[[ Task input open ]]

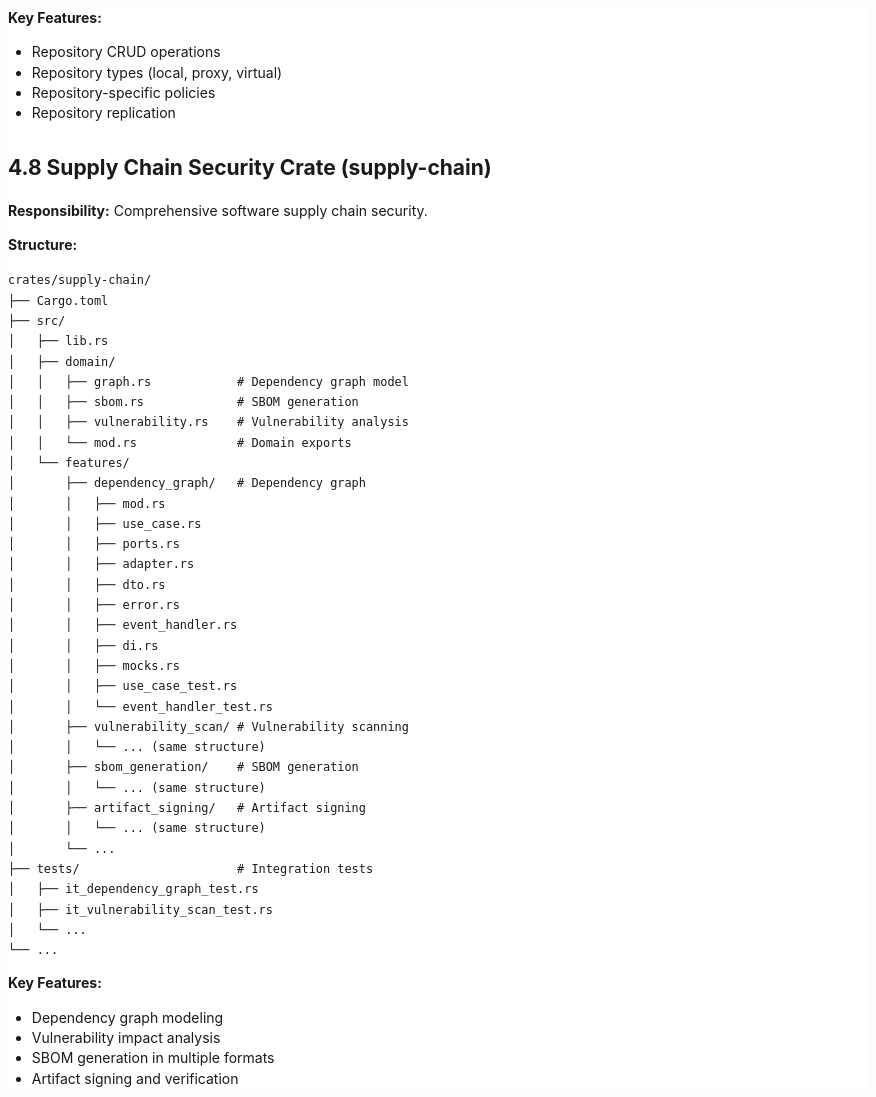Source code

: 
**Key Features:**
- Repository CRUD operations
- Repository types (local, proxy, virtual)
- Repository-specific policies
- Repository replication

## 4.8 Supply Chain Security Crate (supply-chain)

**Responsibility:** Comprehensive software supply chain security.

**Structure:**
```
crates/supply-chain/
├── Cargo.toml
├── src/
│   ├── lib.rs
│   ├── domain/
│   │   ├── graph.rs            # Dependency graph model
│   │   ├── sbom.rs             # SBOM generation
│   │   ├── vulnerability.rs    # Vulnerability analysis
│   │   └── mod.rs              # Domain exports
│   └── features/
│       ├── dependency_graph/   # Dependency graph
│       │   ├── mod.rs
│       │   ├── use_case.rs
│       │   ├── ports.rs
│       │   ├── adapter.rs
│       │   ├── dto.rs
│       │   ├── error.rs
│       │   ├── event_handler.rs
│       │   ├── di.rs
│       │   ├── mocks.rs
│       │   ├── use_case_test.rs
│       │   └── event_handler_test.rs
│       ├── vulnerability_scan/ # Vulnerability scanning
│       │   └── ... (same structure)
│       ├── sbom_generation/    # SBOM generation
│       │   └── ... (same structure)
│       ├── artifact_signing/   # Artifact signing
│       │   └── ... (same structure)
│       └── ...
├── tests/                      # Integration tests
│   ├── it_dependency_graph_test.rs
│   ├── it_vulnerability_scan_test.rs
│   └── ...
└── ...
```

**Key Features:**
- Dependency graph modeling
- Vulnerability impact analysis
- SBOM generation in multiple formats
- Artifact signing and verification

[[ Task input closed ]]
[[ Task input open ]]

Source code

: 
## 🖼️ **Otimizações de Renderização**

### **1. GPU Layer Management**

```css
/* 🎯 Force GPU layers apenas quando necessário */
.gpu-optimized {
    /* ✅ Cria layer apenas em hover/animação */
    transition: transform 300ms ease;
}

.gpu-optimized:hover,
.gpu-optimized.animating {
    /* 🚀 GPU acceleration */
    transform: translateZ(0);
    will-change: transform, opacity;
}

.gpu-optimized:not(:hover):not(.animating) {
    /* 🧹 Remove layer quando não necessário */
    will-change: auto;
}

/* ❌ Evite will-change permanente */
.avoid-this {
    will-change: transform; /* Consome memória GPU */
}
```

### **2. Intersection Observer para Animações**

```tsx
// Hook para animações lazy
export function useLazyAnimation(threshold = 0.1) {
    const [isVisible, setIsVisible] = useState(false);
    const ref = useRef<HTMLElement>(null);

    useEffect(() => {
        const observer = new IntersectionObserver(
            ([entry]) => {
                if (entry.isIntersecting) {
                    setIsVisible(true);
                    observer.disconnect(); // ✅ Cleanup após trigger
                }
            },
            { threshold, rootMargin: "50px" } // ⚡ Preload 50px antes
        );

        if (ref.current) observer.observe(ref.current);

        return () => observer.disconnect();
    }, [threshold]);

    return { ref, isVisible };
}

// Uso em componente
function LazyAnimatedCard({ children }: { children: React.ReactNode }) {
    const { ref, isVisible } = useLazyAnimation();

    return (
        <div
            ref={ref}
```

[[ Task input closed ]]

- Assignment
How many of the lines above contain the word "SBOM"? Give the number alone.

- Response box
3